### Working data
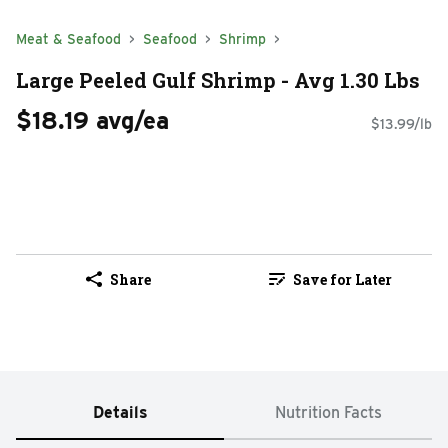
Meat & Seafood
Seafood
Shrimp
Large Peeled Gulf Shrimp - Avg 1.30 Lbs
$18.19 avg/ea
$13.99/lb
Share
Save for Later
Details
Nutrition Facts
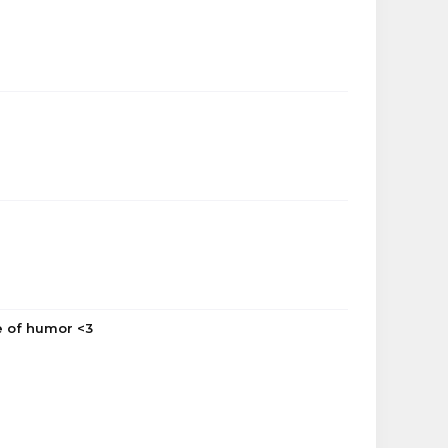
se of humor <3
AlienatedBanana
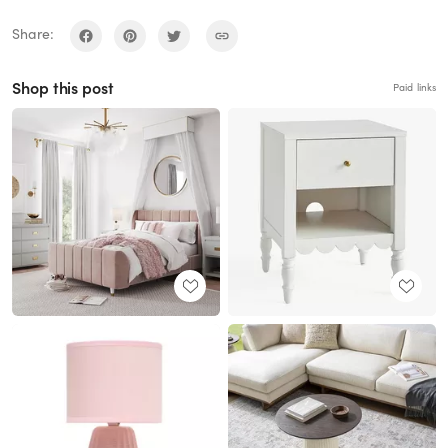
Share:
Shop this post
Paid links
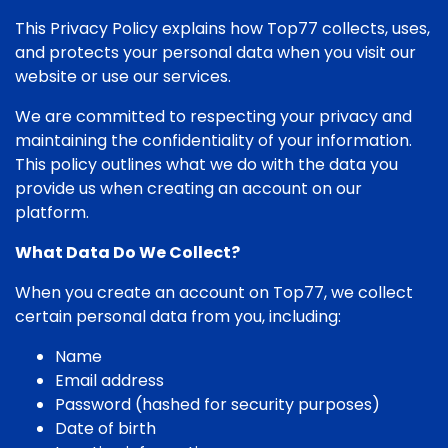
This Privacy Policy explains how Top77 collects, uses,
and protects your personal data when you visit our
website or use our services.
We are committed to respecting your privacy and
maintaining the confidentiality of your information.
This policy outlines what we do with the data you
provide us when creating an account on our
platform.
What Data Do We Collect?
When you create an account on Top77, we collect
certain personal data from you, including:
Name
Email address
Password (hashed for security purposes)
Date of birth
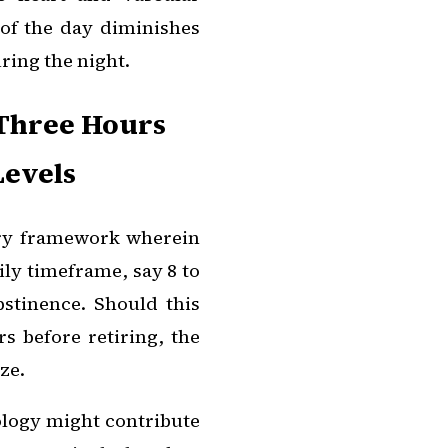
 of the day diminishes
ing the night.
 Three Hours
Levels
ary framework wherein
ily timeframe, say 8 to
stinence. Should this
s before retiring, the
ze.
ology might contribute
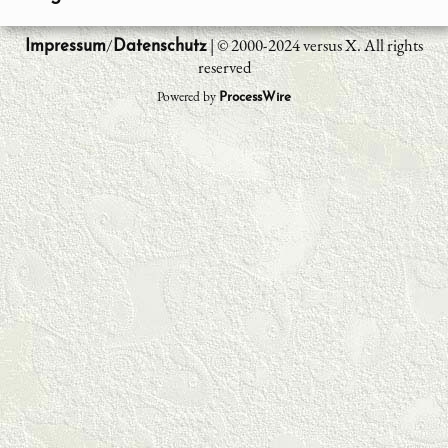
/
| © 2000-2024 versus X. All rights
Impressum
Datenschutz
reserved
Powered by
ProcessWire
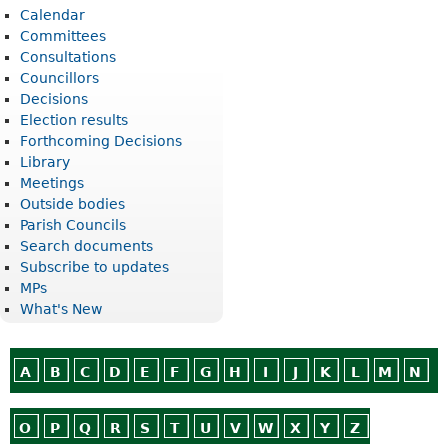
Calendar
Committees
Consultations
Councillors
Decisions
Election results
Forthcoming Decisions
Library
Meetings
Outside bodies
Parish Councils
Search documents
Subscribe to updates
MPs
What's New
A
B
C
D
E
F
G
H
I
J
K
L
M
N
O
P
Q
R
S
T
U
V
W
X
Y
Z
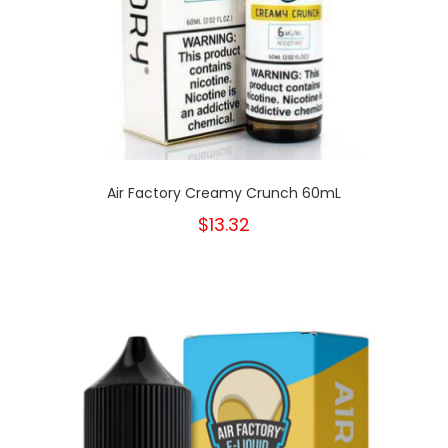
Air Factory Creamy Crunch 60mL
$13.32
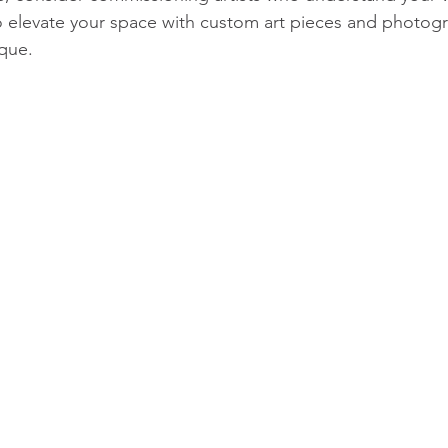
o elevate your space with custom art pieces and photogr
que.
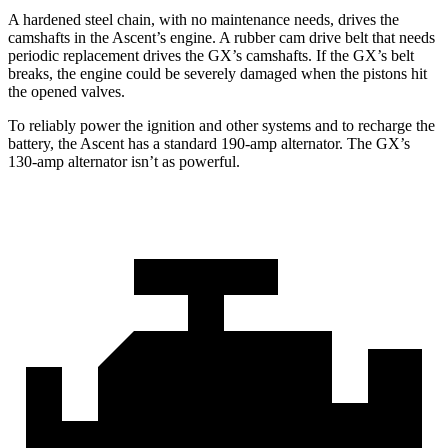
A hardened steel chain, with no maintenance needs, dr
ives the
camshafts in the Ascent’s engine. A rubber cam drive belt that needs
periodic replacement drives the
GX
’s camshafts. If the
GX’s belt
breaks, the engine could be severely damaged when the pistons hit
the opened valves.
To reliably power the ignition and other systems and to recharge the
battery, the Ascent has a standard 190-amp alternator. The
GX’s
130-amp alternator isn’t as powerful.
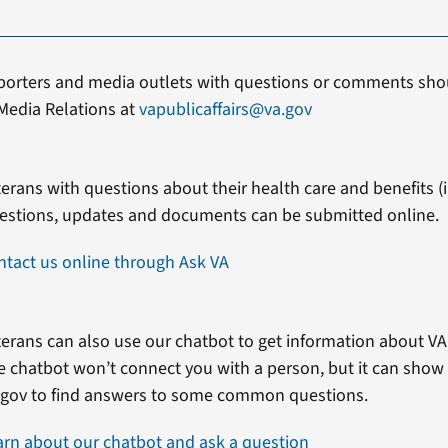
porters and media outlets with questions or comments shou
Media Relations at
vapublicaffairs@va.gov
erans with questions about their health care and benefits (in
estions, updates and documents can be submitted online.
ntact us online through Ask VA
erans can also use our chatbot to get information about VA 
e chatbot won’t connect you with a person, but it can show
.gov to find answers to some common questions.
arn about our chatbot and ask a question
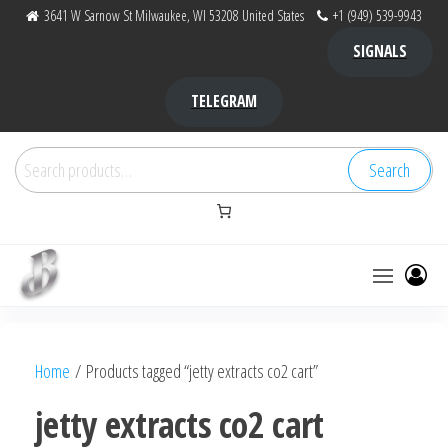
Skip
3641 W Sarnow St Milwaukee, WI 53208 United States
+1 (949) 539-9943
to
SIGNALS
the
content
TELEGRAM
Search
Search
for:
Bubba Kush
bubba
factory ,
|
Bubba
Home
/ Products tagged “jetty extracts co2 cart”
bubbafactory
Kush,
bubba
jetty extracts co2 cart
factory,
platinum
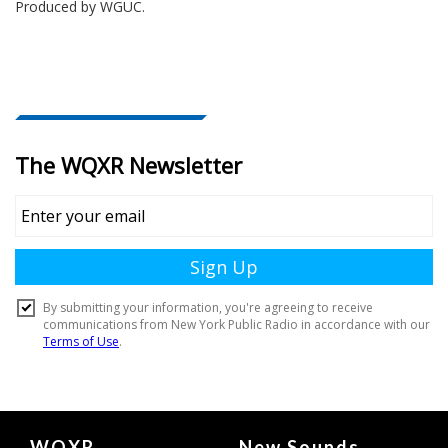
Produced by
WGUC
.
Document
WQXR
New Sounds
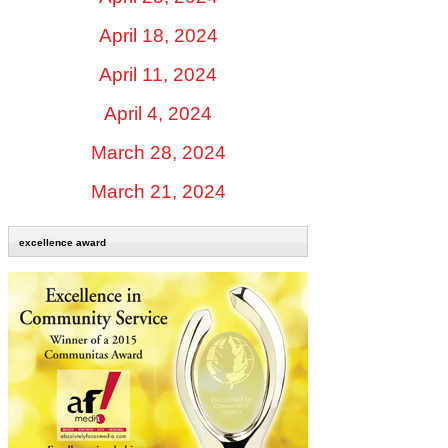
April 18, 2024
April 11, 2024
April 4, 2024
March 28, 2024
March 21, 2024
excellence award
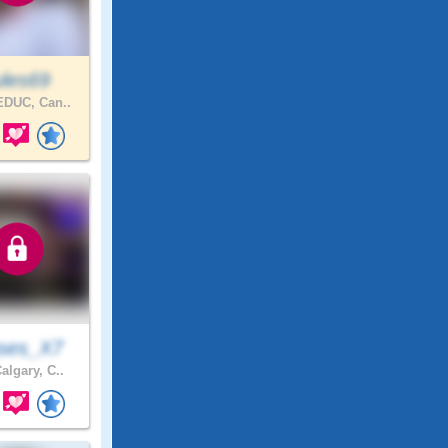
ules69
DUC, Can..
ses_X7
algary, C..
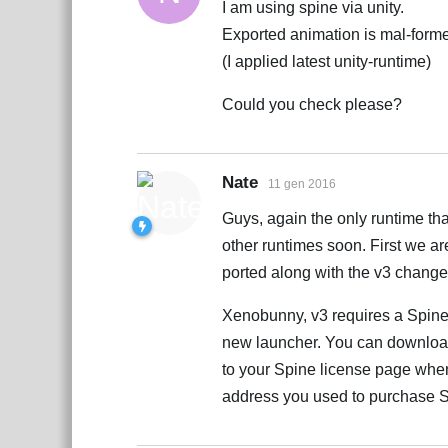
I am using spine via unity.
Exported animation is mal-forme
(I applied latest unity-runtime)
Could you check please?
Nate
11 gen 2016
Guys, again the only runtime tha
other runtimes soon. First we a
ported along with the v3 change
Xenobunny, v3 requires a Spine
new launcher. You can download 
to your Spine license page when 
address you used to purchase 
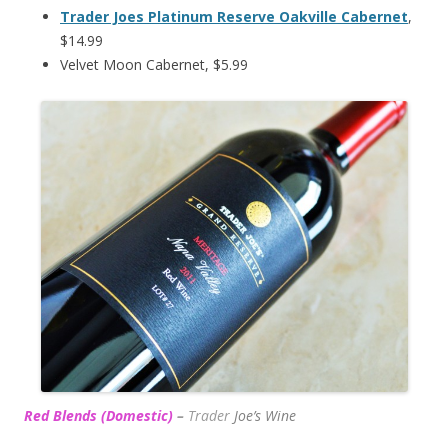
Trader Joes Platinum Reserve Oakville Cabernet
,
$14.99
Velvet Moon Cabernet, $5.99
Red Blends (Domestic)
–
Trader
Joe’s
Wine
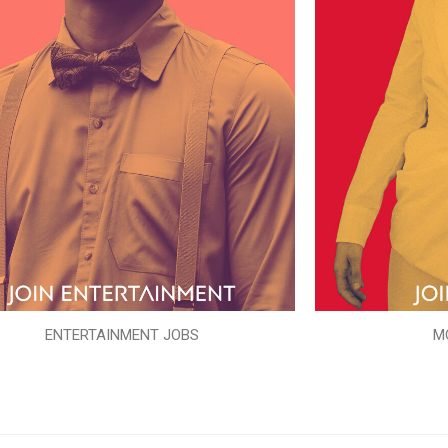
ENTERTAINMENT JOBS
M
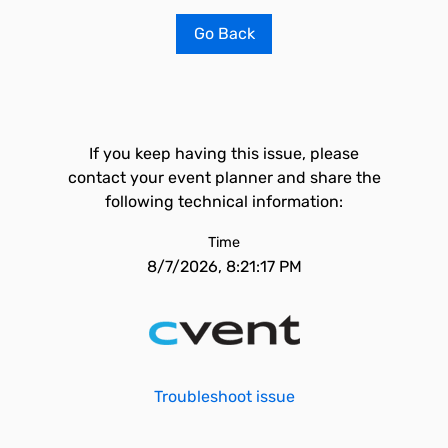
Go Back
If you keep having this issue, please
contact your event planner and share the
following technical information:
Time
8/7/2026, 8:21:17 PM
Troubleshoot issue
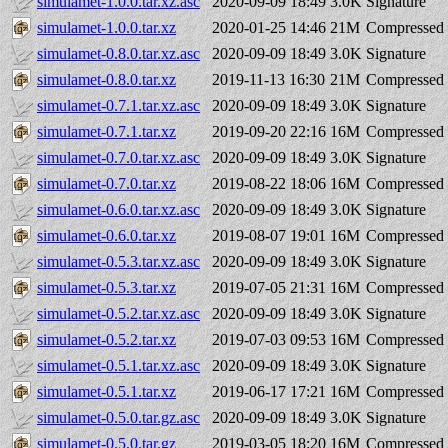
simulamet-1.0.0.tar.xz.asc
2020-09-09 18:49
3.0K
Signature
simulamet-1.0.0.tar.xz
2020-01-25 14:46
21M
Compressed 
simulamet-0.8.0.tar.xz.asc
2020-09-09 18:49
3.0K
Signature
simulamet-0.8.0.tar.xz
2019-11-13 16:30
21M
Compressed 
simulamet-0.7.1.tar.xz.asc
2020-09-09 18:49
3.0K
Signature
simulamet-0.7.1.tar.xz
2019-09-20 22:16
16M
Compressed 
simulamet-0.7.0.tar.xz.asc
2020-09-09 18:49
3.0K
Signature
simulamet-0.7.0.tar.xz
2019-08-22 18:06
16M
Compressed 
simulamet-0.6.0.tar.xz.asc
2020-09-09 18:49
3.0K
Signature
simulamet-0.6.0.tar.xz
2019-08-07 19:01
16M
Compressed 
simulamet-0.5.3.tar.xz.asc
2020-09-09 18:49
3.0K
Signature
simulamet-0.5.3.tar.xz
2019-07-05 21:31
16M
Compressed 
simulamet-0.5.2.tar.xz.asc
2020-09-09 18:49
3.0K
Signature
simulamet-0.5.2.tar.xz
2019-07-03 09:53
16M
Compressed 
simulamet-0.5.1.tar.xz.asc
2020-09-09 18:49
3.0K
Signature
simulamet-0.5.1.tar.xz
2019-06-17 17:21
16M
Compressed 
simulamet-0.5.0.tar.gz.asc
2020-09-09 18:49
3.0K
Signature
simulamet-0.5.0.tar.gz
2019-03-05 18:20
16M
Compressed 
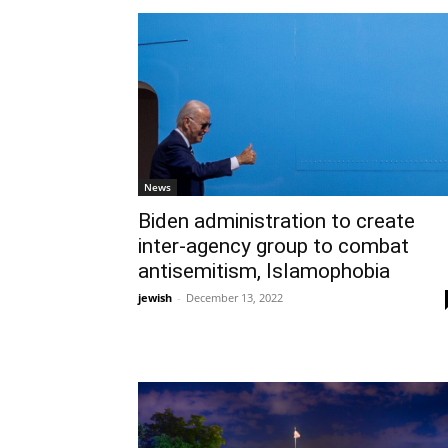
News
Biden administration to create
inter-agency group to combat
antisemitism, Islamophobia
jewish
-
December 13, 2022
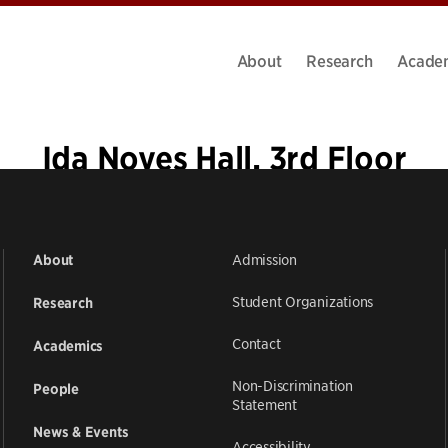
About
Research
Acade
Ida Noyes Hall, 3rd Floor
Admission
About
Student Organizations
Research
Contact
Academics
Non-Discrimination
People
Statement
News & Events
Accessibility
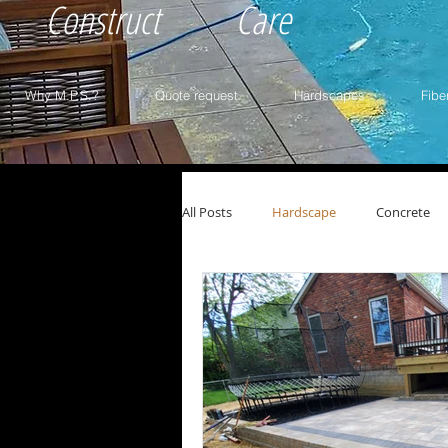
Construct
Care
Why M.P.S.?
Quote request
Hardscapes
Fibe
All Posts
Hardscape
Concrete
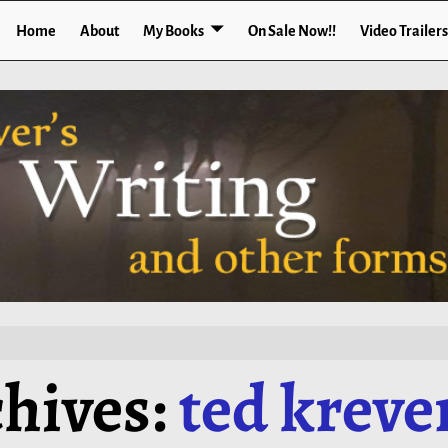
Home
About
My Books
On Sale Now!!
Video Trailers
hives:
ted kreve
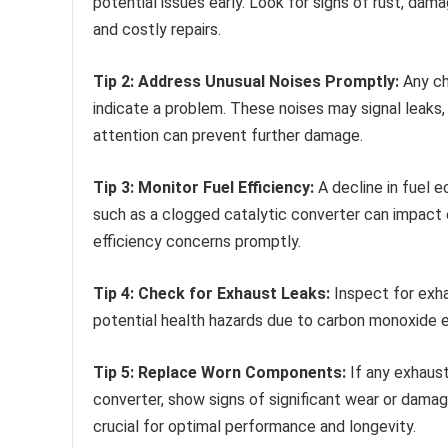
potential issues early. Look for signs of rust, dam
and costly repairs.
Tip 2: Address Unusual Noises Promptly:
Any cha
indicate a problem. These noises may signal leak
attention can prevent further damage.
Tip 3: Monitor Fuel Efficiency:
A decline in fuel
such as a clogged catalytic converter can impact 
efficiency concerns promptly.
Tip 4: Check for Exhaust Leaks:
Inspect for exha
potential health hazards due to carbon monoxide ex
Tip 5: Replace Worn Components:
If any exhaus
converter, show signs of significant wear or damag
crucial for optimal performance and longevity.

### Prompt
Each entry should come back exactly as written, with its pictures omitted.

### Written solution
Meat & Seafood
Seafood
Shrimp
Large Peeled Gulf Shrimp - Avg 1.30 Lbs
$18.19 avg/ea
$13.99/lb
Share
Save for Later
Details
Nutrition Facts
se of humor <3
AlienatedBanana
Share:
Shop this post
Paid links
This Privacy Policy explains how Top77 collects, uses,
and protects your personal data when you visit our
website or use our services.
We are committed to respecting your privacy and
maintaining the confidentiality of your information.
This policy outlines what we do with the data you
provide us when creating an account on our
platform.
What Data Do We Collect?
When you create an account on Top77, we collect
certain personal data from you, including:
Name
Email address
Password (hashed for security purposes)
Date of birth
 of the day diminishes
ing the night.
 Three Hours
Levels
ary framework wherein
ily timeframe, say 8 to
stinence. Should this
s before retiring, the
ze.
ology might contribute
/
| © 2000-2024 versus X. All rights
Impressum
Datenschutz
reserved
Powered by
ProcessWire
Calendar
Committees
Consultations
Councillors
Decisions
Election results
Forthcoming Decisions
Library
Meetings
Outside bodies
Parish Councils
Search documents
Subscribe to updates
MPs
What's New
A
B
C
D
E
F
G
H
I
J
K
L
M
N
O
P
Q
R
S
T
U
V
W
X
Y
Z
Air Factory Creamy Crunch 60mL
$13.32
o elevate your space with custom art pieces and photogr
que.
A hardened steel chain, with no maintenance needs, dr
ives the
camshafts in the Ascent’s engine. A rubber cam drive belt that needs
periodic replacement drives the
GX
’s camshafts. If the
GX’s belt
breaks, the engine could be severely damaged when the pistons hit
the opened valves.
To reliably power the ignition and other systems and to recharge the
battery, the Ascent has a standard 190-amp alternator. The
GX’s
130-amp alternator isn’t as powerful.
porters and media outlets with questions or comments shou
Media Relations at
vapublicaffairs@va.gov
erans with questions about their health care and benefits (in
estions, updates and documents can be submitted online.
ntact us online through Ask VA
erans can also use our chatbot to get information about VA 
e chatbot won’t connect you with a person, but it can show
.gov to find answers to some common questions.
arn about our chatbot and ask a question
Skip
3641 W Sarnow St Milwaukee, WI 53208 United States
+1 (949) 539-9943
to
SIGNALS
the
content
TELEGRAM
Search
Search
for:
Bubba Kush
bubba
factory ,
|
Bubba
Home
/ Products tagged “jetty extracts co2 cart”
bubbafactory
Kush,
bubba
jetty extracts co2 cart
factory,
platinum
Produced by
WGUC
.
Document
WQXR
New Sounds
April 18, 2024
April 11, 2024
April 4, 2024
March 28, 2024
March 21, 2024
excellence award
ules69
DUC, Can..
ses_X7
algary, C..
I am using spine via unity.
Exported animation is mal-forme
(I applied latest unity-runtime)
Could you check please?
Nate
11 gen 2016
Guys, again the only runtime tha
other runtimes soon. First we a
ported along with the v3 change
Xenobunny, v3 requires a Spine
new launcher. You can download 
to your Spine license page when 
address you used to purchase 
Trader Joes Platinum Reserve Oakville Cabernet
,
$14.99
Velvet Moon Cabernet, $5.99
Red Blends (Domestic)
–
Trader
Joe’s
Wine
ENTERTAINMENT JOBS
M
Go Back
If you keep having this issue, please
contact your event planner and share the
following technical information:
Time
8/7/2026, 8:21:17 PM
Troubleshoot issue
simulamet-1.0.0.tar.xz.asc
2020-09-09 18:49
3.0K
Signature
simulamet-1.0.0.tar.xz
2020-01-25 14:46
21M
Compressed 
simulamet-0.8.0.tar.xz.asc
2020-09-09 18:49
3.0K
Signature
simulamet-0.8.0.tar.xz
2019-11-13 16:30
21M
Compressed 
simulamet-0.7.1.tar.xz.asc
2020-09-09 18:49
3.0K
Signature
simulamet-0.7.1.tar.xz
2019-09-20 22:16
16M
Compressed 
simulamet-0.7.0.tar.xz.asc
2020-09-09 18:49
3.0K
Signature
simulamet-0.7.0.tar.xz
2019-08-22 18:06
16M
Compressed 
simulamet-0.6.0.tar.xz.asc
2020-09-09 18:49
3.0K
Signature
simulamet-0.6.0.tar.xz
2019-08-07 19:01
16M
Compressed 
simulamet-0.5.3.tar.xz.asc
2020-09-09 18:49
3.0K
Signature
simulamet-0.5.3.tar.xz
2019-07-05 21:31
16M
Compressed 
simulamet-0.5.2.tar.xz.asc
2020-09-09 18:49
3.0K
Signature
simulamet-0.5.2.tar.xz
2019-07-03 09:53
16M
Compressed 
simulamet-0.5.1.tar.xz.asc
2020-09-09 18:49
3.0K
Signature
simulamet-0.5.1.tar.xz
2019-06-17 17:21
16M
Compressed 
simulamet-0.5.0.tar.gz.asc
2020-09-09 18:49
3.0K
Signature
simulamet-0.5.0.tar.gz
2019-03-05 18:20
16M
Compressed 
News
Biden administration to create
inter-agency group to combat
antisemitism, Islamophobia
jewish
-
December 13, 2022
About
Research
Acade
Ida Noyes Hall, 3rd Floor
Admission
About
Student Organizations
Research
Contact
Academics
Non-Discrimination
People
Statement
News & Events
Accessibility
Construct
Care
Why M.P.S.?
Quote request
Hardscapes
Fibe
All Posts
Hardscape
Concrete
Home
About
My Books
On Sale Now!!
Video Trailers
hives:
ted kreve
potential issues early. Look for signs of rust, dam
and costly repairs.
Tip 2: Address Unusual Noises Promptly:
Any cha
indicate a problem. These noises may signal leak
attention can prevent further damage.
Tip 3: Monitor Fuel Efficiency:
A decline in fuel
such as a clogged catalytic converter can impact 
efficiency concerns promptly.
Tip 4: Check for Exhaust Leaks:
Inspect for exha
potential health hazards due to carbon monoxide ex
Tip 5: Replace Worn Components:
If any exhaus
converter, show signs of significant wear or damag
crucial for optimal performance and longevity.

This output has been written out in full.